You’ll never hear that when you call me. Never. You’ll also never get an automated answering system (I’m just referring to office hours, of course. Evenings and weekends the phone goes to Google Voice. More on

that below.) We are also in the middle of a communication revolution. There are now so many other ways patients can contact me other than the telephone, the silly thing is almost becoming obsolete. I took amoment the other day just to go through all the various ways patients contact me.

Telephone

Still the most reliable fallback. Most synchronous form of communication: both parties willing and able to talk in real time. After hours, Google Voice (free) transcribes messages and texts them to my smart phone. As a rule, patients do not call my cell phone, although I’m not shy about giving out the number. Then again, those who have my cell number usually use it for…

Texting

At the moment, it’s just a few patients, but I anticipate more and more of them will partake as time goes on.
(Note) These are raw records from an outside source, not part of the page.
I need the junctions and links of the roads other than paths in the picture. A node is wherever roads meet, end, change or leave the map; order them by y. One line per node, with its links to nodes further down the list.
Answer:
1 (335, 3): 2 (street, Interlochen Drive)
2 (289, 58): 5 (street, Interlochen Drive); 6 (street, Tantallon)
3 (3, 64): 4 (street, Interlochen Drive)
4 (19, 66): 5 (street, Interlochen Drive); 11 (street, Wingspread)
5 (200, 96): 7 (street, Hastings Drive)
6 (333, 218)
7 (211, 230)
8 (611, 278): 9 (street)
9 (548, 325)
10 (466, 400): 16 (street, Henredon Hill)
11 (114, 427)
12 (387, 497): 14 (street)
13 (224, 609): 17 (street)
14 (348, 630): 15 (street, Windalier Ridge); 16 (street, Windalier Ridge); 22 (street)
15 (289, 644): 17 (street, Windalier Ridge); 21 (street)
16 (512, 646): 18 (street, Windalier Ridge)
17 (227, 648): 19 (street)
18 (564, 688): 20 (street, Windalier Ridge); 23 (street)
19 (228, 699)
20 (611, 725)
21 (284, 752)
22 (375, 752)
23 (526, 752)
It doesn’t happen very often, and so far it’s never been inappropriate. Med refill requests and pictures of kids’ rashes have been the mainstay so far. I like it. By it’s very nature, the people choosing to text me understand the limitations of synchronicity, ie, they don’t get bent out of shape if I don’t answer them right away, and they understand that it’s just for relatively minor issues. I also use it to communicate simple quick questions to specialists with all the same mutual understandings (minor issues only; response time unimportant).